In January 2005, we decided to reorganize as a Savings Bank (a real one). This would eliminate the problems of our informal system and increase dramatically the immediate benefits to individuals, local businesses, and the community. Once we decided to get real, all sorts of people got excited about the idea.
That’s when I started studying microeconomics, risk‐management, real‐estate investment, automated check‐processing technology, and bank management. I did feel a little like a gigantic insect for a few days. But it was fun. Drafting an elegant business plan, with help from experts all over the United States, we prepared to give birth to the Common Good Bank.
A Bank to Benefit Everyone
As the plan developed, we kept discovering more potential benefits for everyone. Our annual financial benefit to the community is projected to be as much as $100,000 by the end of the first year.
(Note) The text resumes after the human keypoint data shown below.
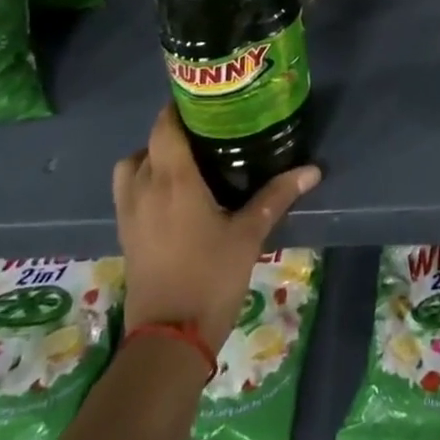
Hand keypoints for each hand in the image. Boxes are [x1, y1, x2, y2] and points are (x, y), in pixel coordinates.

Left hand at [112, 104, 320, 350]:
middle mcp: (144, 190)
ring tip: (185, 162)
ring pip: (131, 168)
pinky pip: (129, 193)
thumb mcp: (249, 234)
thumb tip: (313, 170)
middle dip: (171, 132)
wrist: (169, 340)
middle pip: (147, 144)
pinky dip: (145, 182)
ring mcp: (130, 215)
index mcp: (172, 181)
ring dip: (151, 157)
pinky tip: (174, 196)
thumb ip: (277, 196)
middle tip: (205, 131)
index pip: (165, 127)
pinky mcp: (126, 236)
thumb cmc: (210, 277)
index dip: (179, 107)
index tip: (205, 99)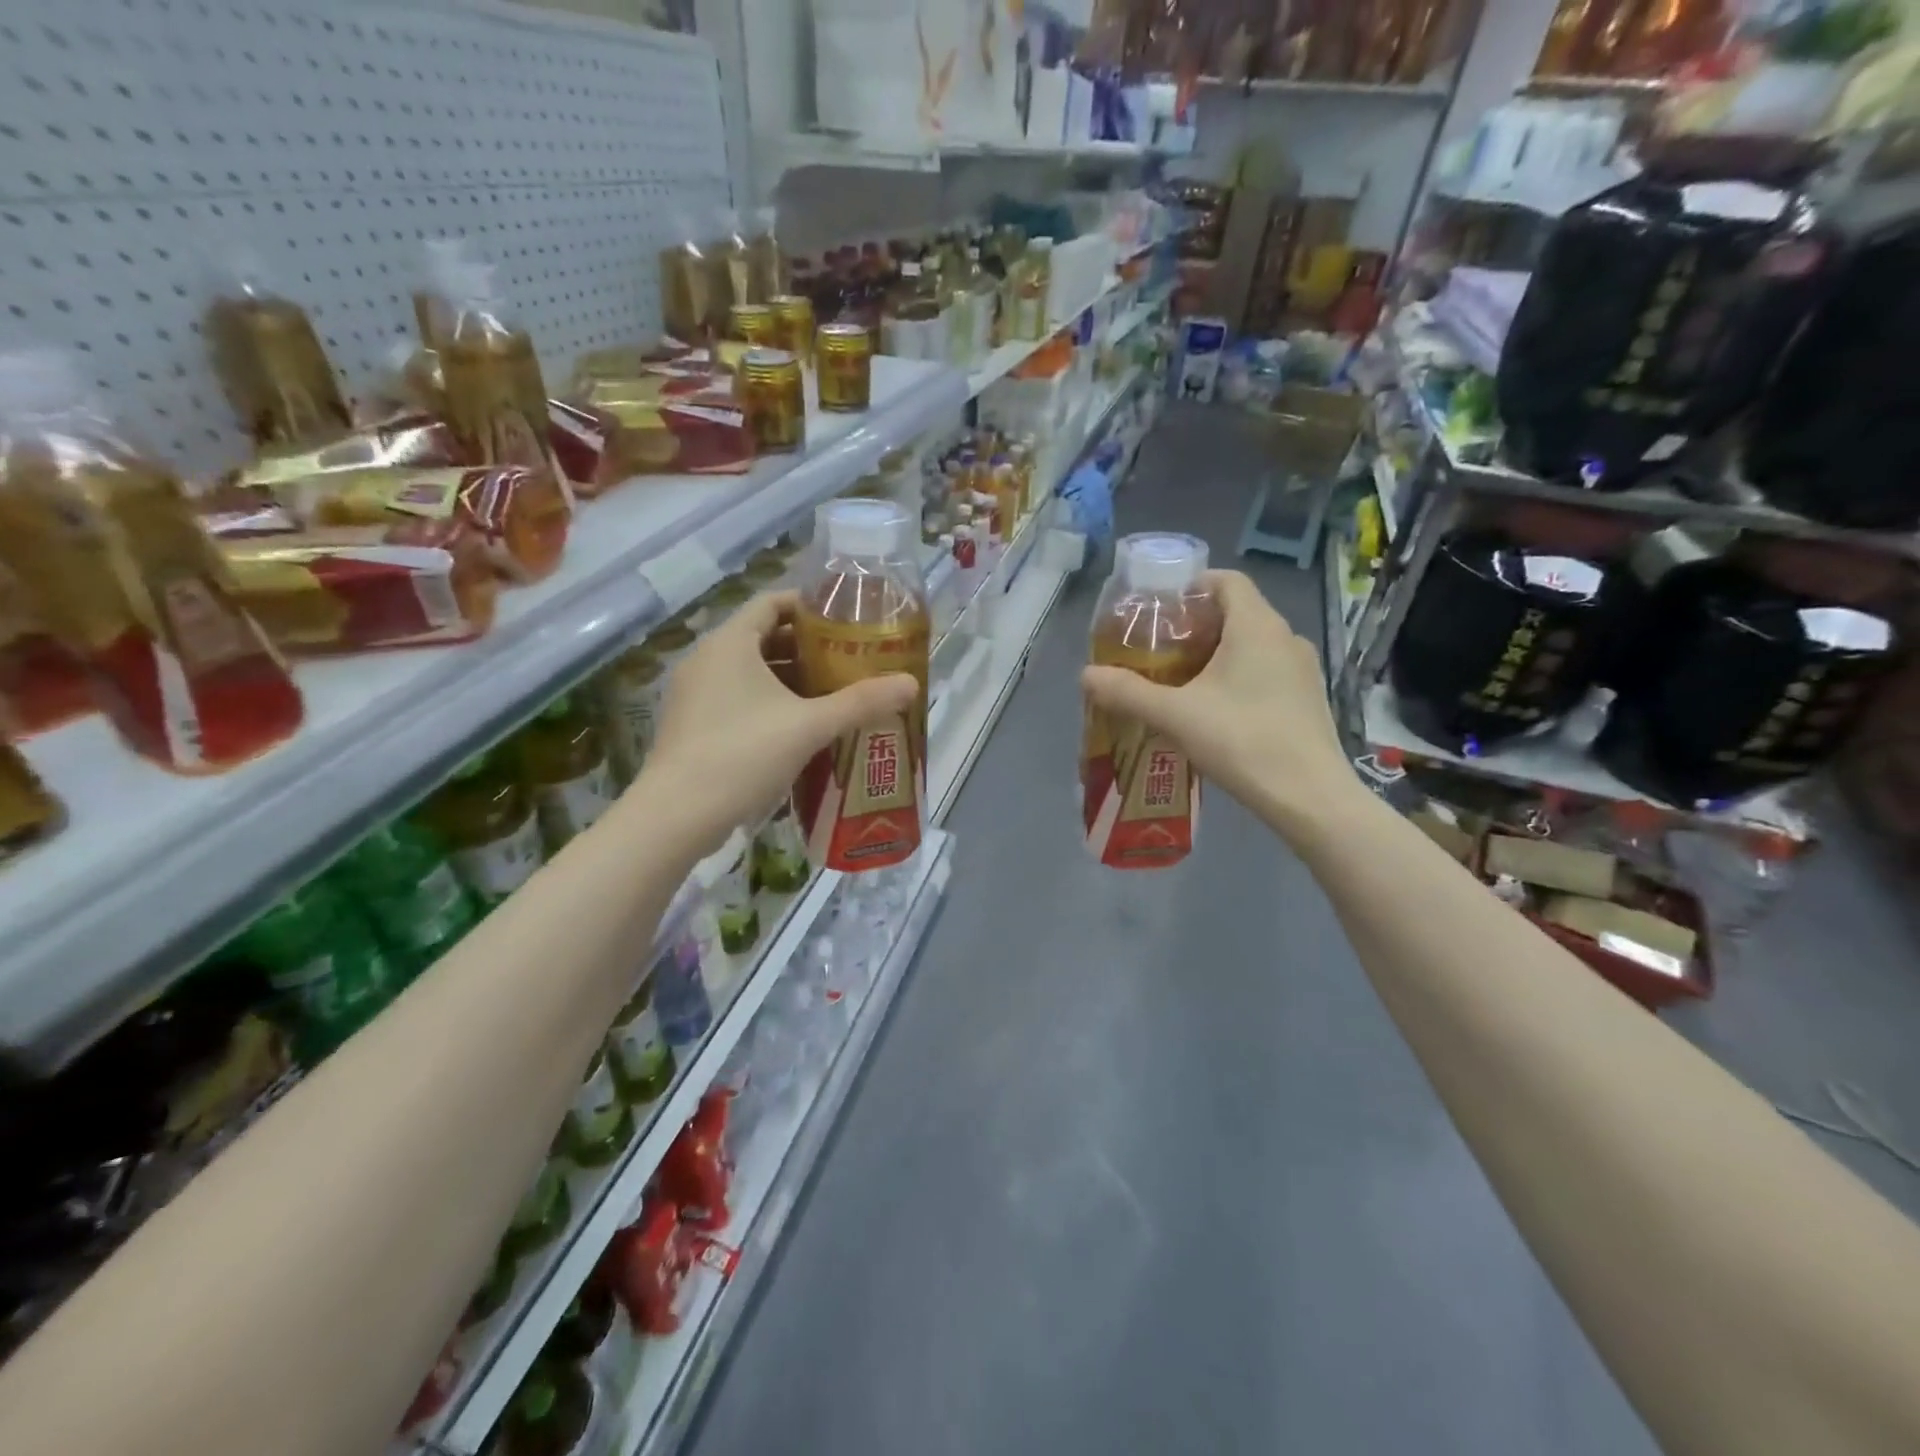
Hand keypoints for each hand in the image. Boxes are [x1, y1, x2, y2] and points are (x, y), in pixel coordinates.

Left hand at [638, 591, 917, 857]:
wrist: (677, 815)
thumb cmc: (744, 754)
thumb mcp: (810, 726)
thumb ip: (861, 702)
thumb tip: (911, 684)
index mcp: (731, 643)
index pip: (772, 603)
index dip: (809, 607)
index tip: (845, 622)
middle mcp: (707, 659)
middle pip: (763, 637)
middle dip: (806, 648)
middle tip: (847, 661)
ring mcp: (694, 693)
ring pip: (749, 672)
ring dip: (788, 679)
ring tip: (830, 694)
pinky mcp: (692, 724)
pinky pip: (736, 698)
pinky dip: (767, 703)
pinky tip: (797, 728)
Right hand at [1080, 569, 1360, 841]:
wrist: (1310, 797)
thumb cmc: (1242, 741)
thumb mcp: (1175, 715)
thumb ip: (1128, 692)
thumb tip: (1085, 675)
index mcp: (1256, 626)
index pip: (1226, 580)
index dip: (1192, 587)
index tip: (1160, 611)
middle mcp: (1285, 637)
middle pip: (1237, 612)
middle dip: (1196, 627)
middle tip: (1160, 652)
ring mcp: (1303, 669)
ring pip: (1253, 645)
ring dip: (1218, 655)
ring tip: (1183, 683)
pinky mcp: (1309, 699)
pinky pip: (1268, 671)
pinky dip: (1239, 677)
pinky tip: (1217, 712)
This could provide additional funding for public education, social services, the arts, public gardens, emergency services, community development, food pantries, and many other worthwhile purposes.
Benefits to individuals will include better rates on deposits, better rates on loans, lower fees, affordable stock with a planned return limited to prime minus 1.5 percent (currently about 6.25 percent), rebates from local merchants (typically 5 or 10 percent), and a local debit/ credit card for purchases and cash withdrawals in every nearby town.
Benefits to local businesses will include a focus on small business lending, incentives to buy local, funding for economic development, negotiable credit lines, 24/7 advertising, and local debit/credit cards with no fees and immediate deposit to the merchant’s account, processed by card‐swipe or touch‐tone phone.
We plan to open the Common Good Bank in October 2007, with 3,300 founding members. Anyone anywhere can join. You can sign up today (or support the project) by visiting commongoodbank.com. Or call me.
Common Good Bank will be a new financial system generating funds to benefit the community. Its spending and lending priorities will be decided by direct democracy to serve the common good. Common Good Bank will be, in effect, a seedling for a sensible and compassionate decentralized democratic economy. Whether this seedling will grow to become the world of our dreams within one generation, time will tell.
I hope you will join us.
Chicken Soup for the Cockroach’s Soul
Pursuing this calling has overfilled my cup. At a time when so many people are despairing, I am blessed with an unfailingly hopeful vision of our future and a clear view of one possible path from here to there—seeing it everywhere in everything, like a set of architectural overlays. Spending hours talking to people about the bank, I hold out to them this hope for the future, expecting that each person will have a piece of the Truth—some nugget of insight that will improve our plan, so that it may truly lead to a society to benefit everyone. This feeds my soul. It strengthens my loving bond to all of humanity. It’s a wonderful life.
The project described in this article has been influenced by the Friendly Economics group at Mt. Toby Meeting.